The difference between CDs and CDs : Money Talks : compact disks and certificates of deposit
ASK most young people what the latest CD is by Nelly or Jay-Z and they not only can tell you the names of the music CDs, but they can also rap the lyrics to each song. But ask the same young people to explain the other type of CD, the money CD, and the answers won’t come so readily.
Contrary to what a lot of young people think, a financial CD doesn’t rap and can’t be bought at Tower Records. A certificate of deposit, as you may know, is a major financial instrument sold in banks and by brokers. Almost all financial experts say young people, especially young Black people, should know more about them and more about other ways to invest.
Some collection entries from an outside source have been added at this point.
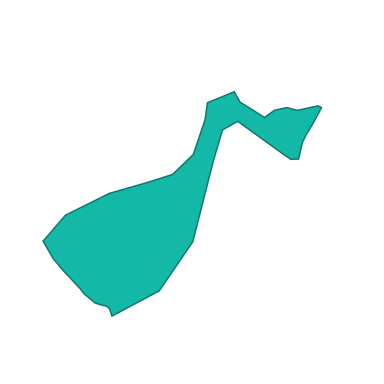 outline of Calvary, Castries, Saint Lucia, rotated 61°
{"feature_id": "8701671B81655629015903", "entity_name": "Calvary", "entity_type": "district", "adm_level": 2, "iso_a3": "LCA", "parent_name": "Saint Lucia", "parent_adm1": "Castries", "projection": "natural_earth1", "projection_center": [-60.987, 14.015], "detail": "fine", "context": "isolated", "style": "filled", "palette": "teal", "viewbox_px": 384, "rotation_deg": 61, "n_neighbors": 0, "source": "geoboundaries", "source_scale": "gbopen_adm2", "svg_char_len": 705}
<svg xmlns="http://www.w3.org/2000/svg" viewBox="0 0 384 384"><g transform="rotate(61 192 192)"><path d="M261.7,322.2L262.6,268.5L262.0,267.4L235.8,215.3L228.1,208.1L174.7,157.8L152.4,135.1L152.4,117.7L205.2,92.9L211.2,89.8L214.9,82.8L202.2,71.5L196.3,62.8L190.3,52.3L181.4,38.4L180.8,37.9L177.7,40.1L171.7,60.2L167.6,64.5L164.3,68.0L163.9,69.1L160.5,80.2L161.6,89.3L162.0,92.4L150.9,98.5L136.7,106.4L124.8,106.4L121.4,135.2L135.2,145.6L159.8,172.6L167.2,200.5L162.0,226.6L153.1,265.0L150.9,313.8L162.8,346.1L183.1,345.7L197.6,342.9L222.8,336.6L228.8,335.7L233.9,333.7L236.0,332.9L241.6,330.9L246.6,326.4L250.5,322.0L254.3,320.7L261.7,322.2Z" fill="#14b8a6" stroke="#0f766e" stroke-width="1.5"/></g></svg>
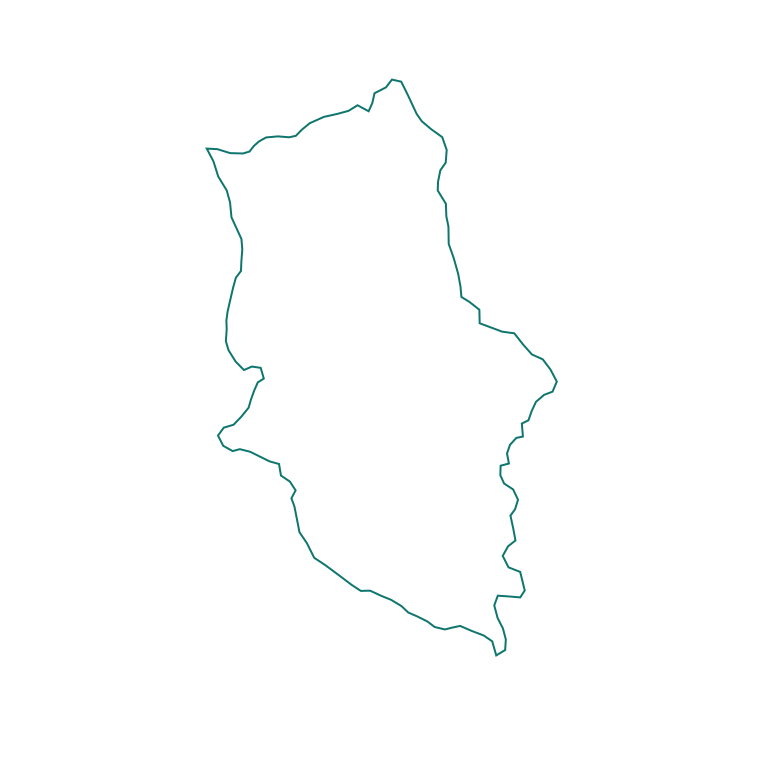 the district of Lucianópolis, São Paulo, Brazil, rotated 331°
{"feature_id": "56859067B1295139802373", "entity_name": "Lucianópolis", "entity_type": "district", "adm_level": 2, "iso_a3": "BRA", "parent_name": "Brazil", "parent_adm1": "São Paulo", "projection": "equal_earth", "projection_center": [-49.55, -22.48], "detail": "fine", "context": "isolated", "style": "outline", "palette": "teal", "viewbox_px": 768, "rotation_deg": 331, "n_neighbors": 0, "source": "geoboundaries", "source_scale": "gbopen_adm2", "svg_char_len": 1964}
<svg xmlns="http://www.w3.org/2000/svg" viewBox="0 0 768 768"><g transform="rotate(331 384 384)"><path d="M536.6,451.9L534.8,439.4L527.7,429.9L524.8,416.9L522.5,402.8L512.7,395.5L504.6,386.0L497.1,377.3L503.4,365.3L498.5,353.6L493.9,345.4L498.2,335.7L502.3,323.5L506.1,307.3L508.5,292.9L516.7,277.5L519.8,267.6L525.5,256.4L524.8,240.8L529.4,233.2L536.9,224.4L545.3,220.3L552.3,209.7L554.6,196.3L548.7,183.8L544.4,172.4L543.5,163.3L544.9,143.8L545.6,127.9L538.5,121.6L529.6,125.5L516.7,125.1L510.0,132.6L502.8,138.0L496.0,127.4L485.4,127.9L474.0,125.1L460.8,121.2L445.4,119.9L435.2,121.8L427.2,124.2L420.6,122.2L411.3,116.0L400.4,111.2L392.4,111.2L385.6,112.7L379.1,115.5L372.4,114.0L361.4,107.5L352.1,97.8L343.1,92.2L342.8,106.5L339.6,122.2L340.3,138.4L337.4,150.5L331.4,164.3L329.6,188.1L325.3,197.6L318.7,207.6L313.7,215.8L306.0,219.2L298.9,226.4L290.3,235.9L282.1,245.1L276.9,252.1L273.0,259.8L266.5,269.8L264.4,279.0L265.1,292.4L268.3,303.9L276.9,304.7L284.0,310.1L281.5,321.0L274.4,321.4L267.3,326.8L260.2,333.0L254.1,339.1L243.4,343.4L232.7,346.7L222.7,344.5L213.8,348.6L213.4,360.1L219.1,369.3L226.3,371.1L234.1,378.4L246.3,396.1L253.4,403.1L249.5,414.1L254.4,423.8L255.1,434.2L247.6,439.1L246.3,447.6L240.9,464.4L238.2,472.6L239.4,485.8L238.7,502.2L244.8,513.9L251.4,528.4L258.3,544.0L263.4,553.7L271.6,558.0L279.0,568.1L285.5,576.1L291.6,586.7L294.4,595.6L300.4,603.4L306.9,612.9L310.5,621.1L318.3,628.2L325.1,630.0L333.3,632.5L341.0,642.5L349.2,652.2L353.9,661.5L350.6,675.8L361.0,675.4L366.7,666.5L369.5,655.5L369.9,643.8L373.1,631.1L380.9,624.3L390.6,630.6L399.7,636.7L407.0,632.8L412.0,614.4L404.0,604.7L404.5,591.9L413.8,586.1L423.1,584.6L426.8,573.6L430.8,560.4L437.9,557.1L445.1,550.2L445.8,538.8L440.8,529.3L441.5,520.2L446.4,512.0L454.7,514.1L457.9,504.4L464.7,498.3L473.6,495.3L480.0,497.3L485.4,485.4L492.7,485.8L500.0,479.3L508.2,473.3L518.7,471.1L527.7,472.4L536.3,465.7L536.6,451.9Z" fill="none" stroke="#0f766e" stroke-width="2"/></g></svg>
The teaching should start early. Mellody Hobson, president of Ariel Mutual Funds, based in Chicago, says, “If your daughter loves Barbie, talk to her about buy’rog Mattel shares or give her gifts of Mattel shares for her birthday.” It’s helpful for children and young adults to see how their own buying translates into profit, she says. Even if they are investing in a toy company, they should really invest, not just watch how the stock does over time.
Stocks are the best investment for children because they are in it for the long haul and can ride out the ups and downs of the stock market. If a parent purchases $1,000 in a small company’s stock at a 12 percent return when their child is 10 years old, that stock will be worth $2,048,000 by the time their son or daughter is 65 because, in addition to earning interest, the money doubles every five years, Hobson says.
Another way to invest money is with U.S. Savings Bonds that can be bought at a discount for denominations starting at $25. Though their interest rate varies, interest earned on bonds is tax-exempt. They can be cashed in six months after purchase or saved for up to 30 years.
Parents can also create a 401(k) plan for their children, similar to what companies offer employees by giving an allowance of say $5 for doing chores and then putting a match of another $5 into an investment account.
Opening a mutual fund account, called a Uniform Gift to Minors, is one way to invest and save on taxes because the account is in your child’s name.
And don’t forget CDs, which are another way of saving for the future. However, CDs are conservative, earning less interest than investing in the stock market. “CDs are for people who want to be sure they preserve their principal and don’t want to put their savings at risk,” Hobson says. “It’s good for saving for a down payment on a house, but the interest rates are just above inflation.”
Who says IRAs are just for people near retirement age? Parents can open an IRA account for their offspring as soon as they show that their child is earning money from any source, including an allowance. Parents can save up to $3,000 per year.
So you’re not ready to open a bank account or invest in stocks or CDs for junior? Try using a color-coded bank at home to help your son or daughter learn to manage money. Each color on the bank represents a different use for that section. For example, the green area is for quick cash, like for buying candy. The yellow part is for saving for something special, like a video game. The red section is money for investments, and not to be touched. Or one of the sections can be used to donate to charities. Hobson says, “It’s a way for children to think long term about money and also to create that long-term perspective on saving.”
One father, Kenneth Stone, helped his daughter, Carrie, and son, Keith, develop a long-term perspective on saving when he taught them to save their allowance to buy things they wanted.
Stone, the president of the St. Louis Chapter of the National Association of Black Accountants, also set a good example by saving all the money they would need for college through his job’s deferred compensation plan.
Stashing money away before it’s spent is a good idea, but only if it’s put in a safe place. This money-managing father tells his children not to put all their eggs in one basket, but to diversify their holdings. Stone suggests they invest 10 percent of their gross income, placing one-third in a high-risk growth stock such as a new-venture company with growth potential that doesn’t pay dividends, one-third in an income-producing stock such as a utility company that can afford to pay dividends, and one-third in their employers’ stock.
Stone has made enough successful investments–such as the land he bought that doubled in Value in four years–to start his son and daughter off with enough money to pay their first year of rent and give them each a car when they graduated from college. And that’s a lot more rewarding than a stack of music CDs.